Drought imposes significant costs on the U.S. agricultural sector, particularly livestock producers who rely on precipitation to grow forage.
The U.S. Department of Agriculture (USDA) administers several programs to mitigate the economic costs of drought. One of these programs is the Livestock Forage Disaster Program (LFP), which provides payments to livestock producers impacted by drought.
A new report issued today by USDA’s Economic Research Service, The Stocking Impact and Financial-Climate Risk of the Livestock Forage Disaster Program, provides modeling results that suggest that the LFP poses a financial climate risk to the Federal budget.
Here are a few key findings from the report:
- In the moderating and middle-of-the-road greenhouse gas (GHG) emission scenarios, modeling results indicate that Federal Government expenditures on LFP will increase by 45% and 65% (in 2022 dollars), respectively, by the end of the 21st century compared with average expenditures between 2014 and 2022.

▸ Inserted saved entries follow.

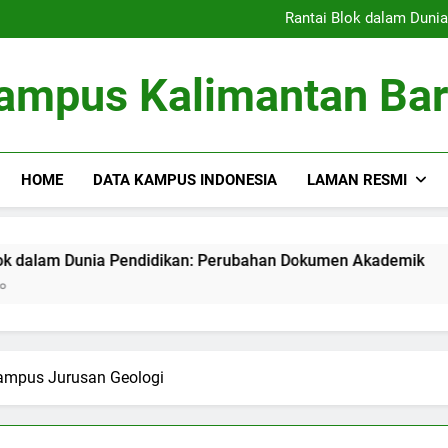
Kolaborasi Penelitian: Ker
Rantai Blok dalam Duni
Membangun Database 
Pembimbingan Skripsi ya
Kolaborasi Penelitian: Ker
ampus Kalimantan Bar
Rantai Blok dalam Duni
Membangun Database 
Pembimbingan Skripsi ya
HOME
DATA KAMPUS INDONESIA
LAMAN RESMI
unia Pendidikan: Perubahan Dokumen Akademik
Membang
3 Months 
ampus Jurusan Geologi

- Under high and accelerating emission scenarios, results suggest that Federal Government expenditures on the program will increase by more than 100% (in 2022 dollars) by the end of the 21st century compared with average expenditures between 2014 and 2022.
- How drought is defined and possibly updated over time under a changing climate could significantly alter the modeled financial-climate risk of LFP.